Once in a rare while a statesman will utter a phrase that pithily and memorably sums up the spirit of his times. Patrick Henry did so with his revolutionary cry of “Give me liberty or give me death,” Abraham Lincoln when he urged America to reconstruct itself “with malice toward none, with charity for all,” Winston Churchill with his talk of “blood, sweat, tears, and toil,” and John F. Kennedy as he vowed to “pay any price, bear any burden” in defense of liberty. For this peculiar moment in history we now have Rep. Nancy Pelosi urging her colleagues in the Democratic party to “embrace the suck.”
We had thought that former Secretary of State Hillary Clinton perfectly encapsulated the zeitgeist when she defended her deadly incompetence and dishonesty in the Benghazi tragedy by snarling “What difference, at this point, does it make?” to a congressional investigative committee, but Pelosi’s bon mot might top even that. It has a certain vulgarity, illiteracy, and slanginess about it that is better suited to our age, and even more succinctly expresses the fatalistic resignation to decline that characterizes contemporary American culture.

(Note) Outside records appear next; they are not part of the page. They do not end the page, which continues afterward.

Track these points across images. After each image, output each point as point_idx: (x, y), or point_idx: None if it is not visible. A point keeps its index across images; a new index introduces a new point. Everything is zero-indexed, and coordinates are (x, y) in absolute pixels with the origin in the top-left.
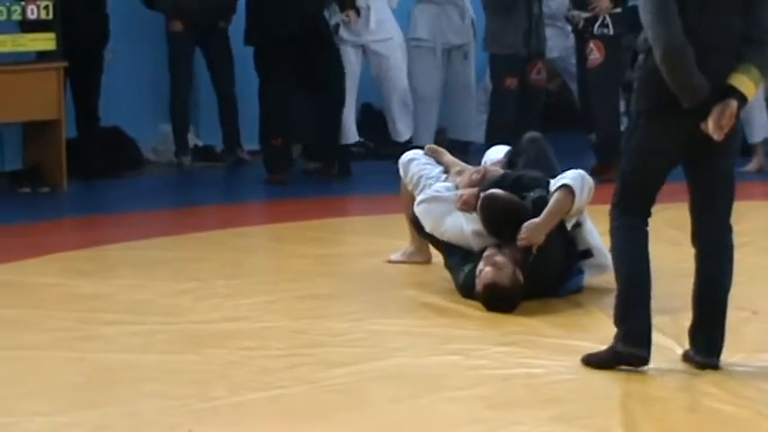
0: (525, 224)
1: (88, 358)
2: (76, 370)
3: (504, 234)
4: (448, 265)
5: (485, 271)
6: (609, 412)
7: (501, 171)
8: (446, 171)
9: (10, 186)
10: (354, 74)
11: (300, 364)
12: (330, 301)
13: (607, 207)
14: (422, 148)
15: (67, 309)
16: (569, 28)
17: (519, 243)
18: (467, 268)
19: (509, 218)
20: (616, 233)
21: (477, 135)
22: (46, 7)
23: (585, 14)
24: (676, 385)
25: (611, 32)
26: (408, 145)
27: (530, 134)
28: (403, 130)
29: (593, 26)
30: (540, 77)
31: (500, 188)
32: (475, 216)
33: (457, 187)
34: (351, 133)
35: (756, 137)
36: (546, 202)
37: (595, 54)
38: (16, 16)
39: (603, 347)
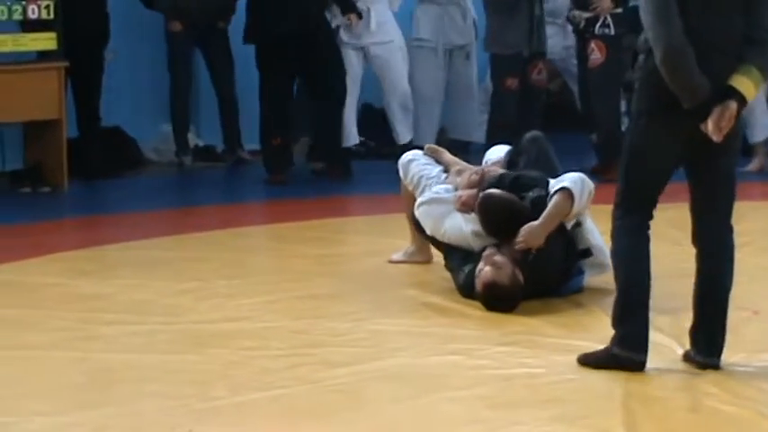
0: (524, 227)
1: (89, 358)
2: (77, 370)
3: (502, 234)
4: (448, 266)
5: (484, 270)
6: (610, 412)
7: (500, 171)
8: (446, 170)
9: (11, 186)
10: (356, 76)
11: (301, 364)
12: (331, 301)
13: (608, 207)
14: (422, 148)
15: (68, 309)
16: (570, 27)
17: (517, 246)
18: (467, 269)
19: (507, 217)
20: (617, 234)
21: (479, 135)
22: (47, 7)
23: (587, 14)
24: (677, 385)
25: (613, 32)
26: (409, 145)
27: (531, 133)
28: (403, 133)
29: (594, 26)
30: (541, 77)
31: (498, 188)
32: (474, 217)
33: (456, 188)
34: (351, 135)
35: (758, 137)
36: (545, 202)
37: (596, 54)
38: (17, 16)
39: (604, 347)
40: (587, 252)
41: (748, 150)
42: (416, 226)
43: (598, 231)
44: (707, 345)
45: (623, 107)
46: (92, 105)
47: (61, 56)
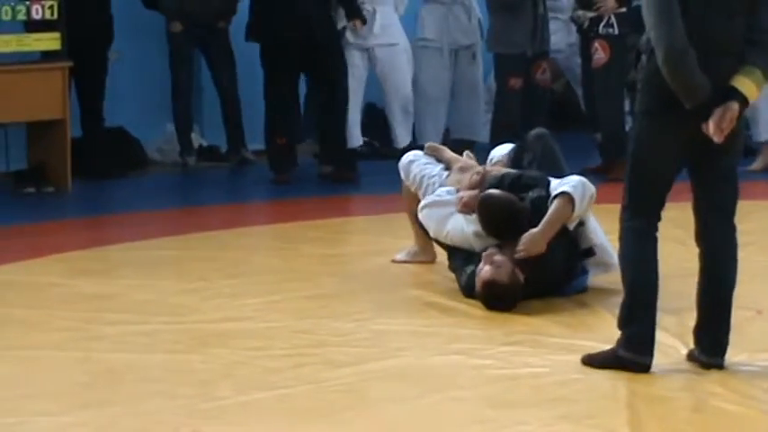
0: (524, 235)
1: (93, 358)
2: (81, 370)
3: (503, 234)
4: (452, 267)
5: (483, 269)
6: (614, 412)
7: (501, 171)
8: (447, 168)
9: (15, 186)
10: (360, 77)
11: (305, 364)
12: (335, 301)
13: (612, 206)
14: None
15: (72, 309)
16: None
17: (517, 255)
18: (469, 269)
19: (507, 218)
20: (625, 236)
21: (484, 135)
22: (51, 7)
23: (591, 14)
24: (682, 385)
25: (616, 32)
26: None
27: (536, 130)
28: (402, 136)
29: (598, 26)
30: (545, 77)
31: (499, 189)
32: (475, 218)
33: (458, 189)
34: (355, 137)
35: (762, 135)
36: (545, 202)
37: (600, 54)
38: (21, 16)
39: (608, 347)
40: (590, 251)
41: (751, 150)
42: (420, 226)
43: (602, 230)
44: (711, 344)
45: (627, 107)
46: (95, 105)
47: (65, 56)
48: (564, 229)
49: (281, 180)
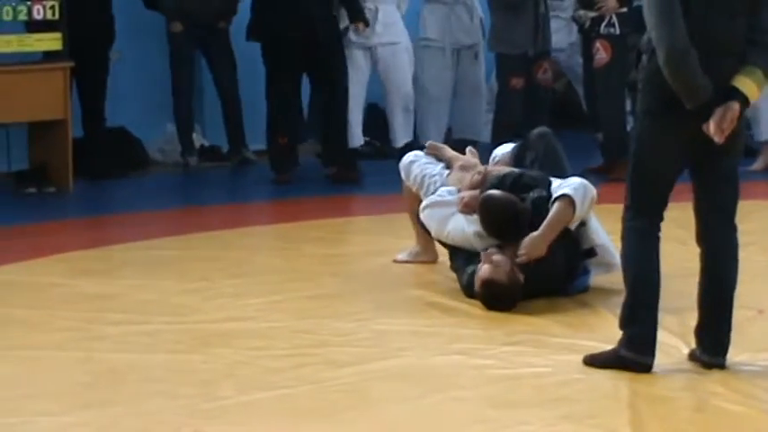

The memorable quotation was reportedly uttered at a caucus of congressional Democrats contemplating a proposed budget bill. According to all the press accounts many of those in attendance were dissatisfied with the proposal because it did not include yet another extension of unemployment benefits for people who have been out of work since the Depression of 1819, but we suspect that the Democrats were also disgruntled about the lack of massive tax hikes, massive subsidies for community-organizing scams, massive abortions for everyone, and any number of other massive progressive wish-list items. As the leader of her party in the House of Representatives, Pelosi was sympathetically agreeing that because of the Republicans’ control of the chamber it “sucks” they can no longer run up trillion dollar tabs for such utopian necessities, but urging them to along with the deal because at least it didn’t allow such radical Republican outrages as a balanced budget. What with the manifest failure of Obamaism in general and Obamacare in particular at long last dawning upon a gullible public it “sucks” to be a liberal for the foreseeable future, Pelosi might have added, but the party should embrace the opportunity to blame the Republicans for not allowing them to do more of it.
With all of the media attention being focused on the rather nasty in-fighting between the crazed anarchist Tea Party right-wingers and the lily-livered RINO establishment sell-outs, it warms a Republican heart to know that the Democrats don’t seem to be any happier or more collegial these days. Conservatives of all temperaments are dispirited that their political leadership have acceded to a deal that continues deficit spending on an ever-expanding government that can’t seem to get anything right and is continually getting in the way of people who could otherwise make good things happen, but they can take some consolation in knowing that at least the government’s growth isn’t so ravenous or it’s debts so debilitating that they satisfy Democratic ambitions. With the budget deal now a fait accompli it might even be a good idea for conservatives to set aside the internecine warfare, await the next elections, and in the meantime embrace the suck.